BEGIN INFORMATION PROVIDED

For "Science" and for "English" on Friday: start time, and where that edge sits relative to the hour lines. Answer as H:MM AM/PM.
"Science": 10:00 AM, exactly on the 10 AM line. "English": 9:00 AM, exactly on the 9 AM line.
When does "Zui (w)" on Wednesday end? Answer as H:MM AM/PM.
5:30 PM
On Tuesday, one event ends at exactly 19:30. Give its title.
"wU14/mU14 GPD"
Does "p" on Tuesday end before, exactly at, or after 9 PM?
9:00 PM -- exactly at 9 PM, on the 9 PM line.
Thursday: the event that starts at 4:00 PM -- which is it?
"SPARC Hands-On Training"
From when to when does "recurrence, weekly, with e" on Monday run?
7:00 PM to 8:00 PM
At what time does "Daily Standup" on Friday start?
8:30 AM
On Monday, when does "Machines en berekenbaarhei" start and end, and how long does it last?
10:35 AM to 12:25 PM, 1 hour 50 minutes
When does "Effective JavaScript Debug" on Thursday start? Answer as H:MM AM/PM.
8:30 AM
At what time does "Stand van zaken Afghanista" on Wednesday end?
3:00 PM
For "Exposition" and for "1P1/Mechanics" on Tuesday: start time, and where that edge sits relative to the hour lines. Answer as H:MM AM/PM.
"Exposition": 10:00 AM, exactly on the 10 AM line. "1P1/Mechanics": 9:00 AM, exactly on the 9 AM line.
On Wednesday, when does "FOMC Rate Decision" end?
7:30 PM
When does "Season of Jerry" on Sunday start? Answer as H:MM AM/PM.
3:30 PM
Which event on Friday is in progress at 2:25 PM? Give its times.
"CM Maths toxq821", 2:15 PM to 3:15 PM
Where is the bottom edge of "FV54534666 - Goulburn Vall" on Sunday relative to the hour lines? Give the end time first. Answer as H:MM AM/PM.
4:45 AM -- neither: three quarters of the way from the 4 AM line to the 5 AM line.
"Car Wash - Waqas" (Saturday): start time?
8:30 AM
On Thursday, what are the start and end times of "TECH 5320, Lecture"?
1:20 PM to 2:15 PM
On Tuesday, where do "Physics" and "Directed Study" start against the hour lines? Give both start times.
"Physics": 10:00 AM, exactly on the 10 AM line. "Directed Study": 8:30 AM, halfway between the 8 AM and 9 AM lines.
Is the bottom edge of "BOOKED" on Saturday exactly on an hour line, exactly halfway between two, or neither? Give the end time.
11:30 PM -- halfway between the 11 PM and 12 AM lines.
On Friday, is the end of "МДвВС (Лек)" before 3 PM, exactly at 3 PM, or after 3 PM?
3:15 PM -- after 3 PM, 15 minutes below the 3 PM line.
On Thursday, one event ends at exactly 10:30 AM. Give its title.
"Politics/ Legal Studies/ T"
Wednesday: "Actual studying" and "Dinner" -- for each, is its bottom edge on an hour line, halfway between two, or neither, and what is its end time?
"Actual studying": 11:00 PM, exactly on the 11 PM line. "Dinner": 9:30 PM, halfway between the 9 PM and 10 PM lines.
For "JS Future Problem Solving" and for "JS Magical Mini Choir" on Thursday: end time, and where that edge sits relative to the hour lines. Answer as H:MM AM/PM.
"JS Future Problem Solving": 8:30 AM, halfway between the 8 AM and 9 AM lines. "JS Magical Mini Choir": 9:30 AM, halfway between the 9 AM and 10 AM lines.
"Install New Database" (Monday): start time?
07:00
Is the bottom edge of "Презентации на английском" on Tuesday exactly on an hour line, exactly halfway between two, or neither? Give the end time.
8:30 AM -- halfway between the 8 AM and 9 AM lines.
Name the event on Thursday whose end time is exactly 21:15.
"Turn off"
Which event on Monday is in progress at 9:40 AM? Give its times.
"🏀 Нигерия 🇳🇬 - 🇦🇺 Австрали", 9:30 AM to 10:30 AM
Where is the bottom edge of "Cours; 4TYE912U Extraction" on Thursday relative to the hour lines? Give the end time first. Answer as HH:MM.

END INFORMATION PROVIDED

• **EXERCISE AIM**:
Which lines in the data above contain the word "Saturday"? Pick those out and copy each one in full.

• **THE ANSWER**:
"Car Wash - Waqas" (Saturday): start time?
Is the bottom edge of "BOOKED" on Saturday exactly on an hour line, exactly halfway between two, or neither? Give the end time.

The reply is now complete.